* Passage to read:
╔══
In 2018, saatchi sponsored an exhibition called Riot art: post soviet actionim which toured western europe – curated by Masha “from Pussy Riot” among others from the interventionist and post situationist actionist art scenes across central and eastern Europe and Russia. Its worth noting that masha (and Nadya) had by now, been been formally excluded by the original Pussy Riot group due to the playing of ticketed performances (eg with Madonna) and contravening the women only rule in the band/group by stating “anyone can be pussy riot” (also with Madonna) https://www.theguardian.com/music/2014/feb/06/pussy-riot-madonna-amnesty-concert

the history of what Saatchi – and others, including some artists from the scene – refers to as Actionism, n a performance art tradition, also has other roots and currents around it. Most of those involved don’t use the term Actionism, even in Moscow. And the interventionist guerilla performance practice that is characterised by Saatchi’s construction is no way limited or centred on Moscow or the post soviet region, whether historically or geographically. The avant-garde techniques involved most obviously date to Dada but if we really take a de-colonial feminist and working class perspective then we see these actions and activities as a common aspect of working class life in our resistance to bourgeois cultural capital all over the world. Worth noting that these methods are not limited to art or activism but also encompass spiritual and religious cultural contexts as well as, most importantly, everyday life.
╚══
* Data section:
╔══
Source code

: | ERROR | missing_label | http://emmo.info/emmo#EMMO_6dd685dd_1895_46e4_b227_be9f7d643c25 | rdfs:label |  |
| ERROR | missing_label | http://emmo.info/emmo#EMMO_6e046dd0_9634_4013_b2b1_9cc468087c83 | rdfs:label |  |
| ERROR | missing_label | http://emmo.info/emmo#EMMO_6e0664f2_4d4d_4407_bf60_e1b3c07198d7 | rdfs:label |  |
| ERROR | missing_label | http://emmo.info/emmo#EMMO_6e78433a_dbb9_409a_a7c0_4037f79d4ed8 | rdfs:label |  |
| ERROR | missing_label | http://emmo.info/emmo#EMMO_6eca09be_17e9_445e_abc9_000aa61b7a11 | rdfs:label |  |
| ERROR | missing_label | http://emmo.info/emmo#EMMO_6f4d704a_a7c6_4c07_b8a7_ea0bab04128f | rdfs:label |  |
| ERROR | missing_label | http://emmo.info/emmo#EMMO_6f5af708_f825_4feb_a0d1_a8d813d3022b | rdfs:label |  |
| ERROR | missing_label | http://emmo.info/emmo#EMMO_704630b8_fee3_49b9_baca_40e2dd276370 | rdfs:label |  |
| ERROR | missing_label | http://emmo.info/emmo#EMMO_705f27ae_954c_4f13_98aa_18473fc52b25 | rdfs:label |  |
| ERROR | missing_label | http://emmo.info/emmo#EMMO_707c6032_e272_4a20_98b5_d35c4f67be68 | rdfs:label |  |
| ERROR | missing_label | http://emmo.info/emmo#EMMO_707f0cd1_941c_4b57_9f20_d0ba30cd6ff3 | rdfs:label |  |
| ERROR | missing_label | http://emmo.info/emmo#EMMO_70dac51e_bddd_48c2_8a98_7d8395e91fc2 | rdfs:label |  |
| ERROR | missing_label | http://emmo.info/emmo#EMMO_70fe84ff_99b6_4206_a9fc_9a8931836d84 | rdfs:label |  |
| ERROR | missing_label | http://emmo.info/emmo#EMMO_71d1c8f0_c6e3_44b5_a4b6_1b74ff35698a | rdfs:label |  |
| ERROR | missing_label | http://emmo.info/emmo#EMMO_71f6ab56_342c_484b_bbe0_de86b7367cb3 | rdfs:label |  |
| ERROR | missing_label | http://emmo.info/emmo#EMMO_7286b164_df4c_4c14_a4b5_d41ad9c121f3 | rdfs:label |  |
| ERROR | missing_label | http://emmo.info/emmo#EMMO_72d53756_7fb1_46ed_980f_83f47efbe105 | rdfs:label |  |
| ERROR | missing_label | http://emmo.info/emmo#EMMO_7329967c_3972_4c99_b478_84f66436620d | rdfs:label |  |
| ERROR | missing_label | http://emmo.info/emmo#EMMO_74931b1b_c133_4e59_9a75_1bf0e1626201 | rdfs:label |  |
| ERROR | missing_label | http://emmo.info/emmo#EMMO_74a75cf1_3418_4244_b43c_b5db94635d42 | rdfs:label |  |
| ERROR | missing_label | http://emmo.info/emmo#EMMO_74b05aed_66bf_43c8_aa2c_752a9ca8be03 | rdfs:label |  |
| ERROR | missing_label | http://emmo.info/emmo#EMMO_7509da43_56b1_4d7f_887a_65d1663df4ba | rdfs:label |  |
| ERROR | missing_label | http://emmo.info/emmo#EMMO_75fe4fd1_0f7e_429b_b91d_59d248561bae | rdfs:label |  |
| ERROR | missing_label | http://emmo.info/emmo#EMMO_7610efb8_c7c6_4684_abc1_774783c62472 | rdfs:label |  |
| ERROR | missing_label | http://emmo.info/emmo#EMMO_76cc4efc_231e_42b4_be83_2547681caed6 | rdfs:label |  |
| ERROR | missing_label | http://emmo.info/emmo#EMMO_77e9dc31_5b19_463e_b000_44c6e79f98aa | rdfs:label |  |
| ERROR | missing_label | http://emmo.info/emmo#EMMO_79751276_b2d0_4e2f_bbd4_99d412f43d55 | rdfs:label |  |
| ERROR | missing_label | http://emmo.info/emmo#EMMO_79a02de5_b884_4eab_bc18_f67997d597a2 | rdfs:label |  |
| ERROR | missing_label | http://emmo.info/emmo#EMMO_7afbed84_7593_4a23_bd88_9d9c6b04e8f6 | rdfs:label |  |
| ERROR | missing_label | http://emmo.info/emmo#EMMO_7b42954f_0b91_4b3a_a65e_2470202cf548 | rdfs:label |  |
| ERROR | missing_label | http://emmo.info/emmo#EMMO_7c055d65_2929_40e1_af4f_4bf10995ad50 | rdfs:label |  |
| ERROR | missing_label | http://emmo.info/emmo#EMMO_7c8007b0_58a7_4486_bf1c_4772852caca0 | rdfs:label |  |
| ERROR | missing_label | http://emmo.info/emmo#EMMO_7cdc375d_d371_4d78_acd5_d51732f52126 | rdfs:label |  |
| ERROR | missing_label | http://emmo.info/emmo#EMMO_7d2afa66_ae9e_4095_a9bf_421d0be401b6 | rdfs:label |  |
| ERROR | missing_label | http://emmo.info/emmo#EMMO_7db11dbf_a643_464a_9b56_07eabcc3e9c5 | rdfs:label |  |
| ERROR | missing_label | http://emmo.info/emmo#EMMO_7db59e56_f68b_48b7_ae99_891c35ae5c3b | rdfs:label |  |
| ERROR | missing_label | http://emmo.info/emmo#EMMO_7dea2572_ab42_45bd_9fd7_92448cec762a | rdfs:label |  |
╚══
* Instructions:
1. According to the passage about Actionism, to which movement do the avant-garde techniques involved most obviously date?
2. Write the next paragraph of the passage about Actionism, starting after its final sentence.
The records have nothing to do with the passage about Actionism.

* List of answers:
1. They most obviously date to Dada.

2.
We can look at the difference her between Brett Baileys art show at the Barbican in London in 2015 where he paid black performers to pose as slaves as objects of the white gaze in rooms arranged by bailey. There was a lot of reaction to this and the show was shut down by a creative interventions by black and brown and other activists and artists. The demonstration which involved African drumming and chanting was what finally lead the Barbican to withdraw and shut down the show. These methods are not (just) art ones but in African traditions have deeper and more widespread meaning and function for the formation of community. In contrast, but at roughly the same time, Crazinist Artist Wa Biene did a performance called Return of the Slaves – where many black performers entered the role of slave. He also gained criticism but it is worth noting how different this performance was. Instead of a gallery in London this was enacted at a port in Ghana where historically people were kept before being shipped and sold as commodities. We therefore see this as a very powerful situation constructed to re-empower and concentrate the participants as well as observers.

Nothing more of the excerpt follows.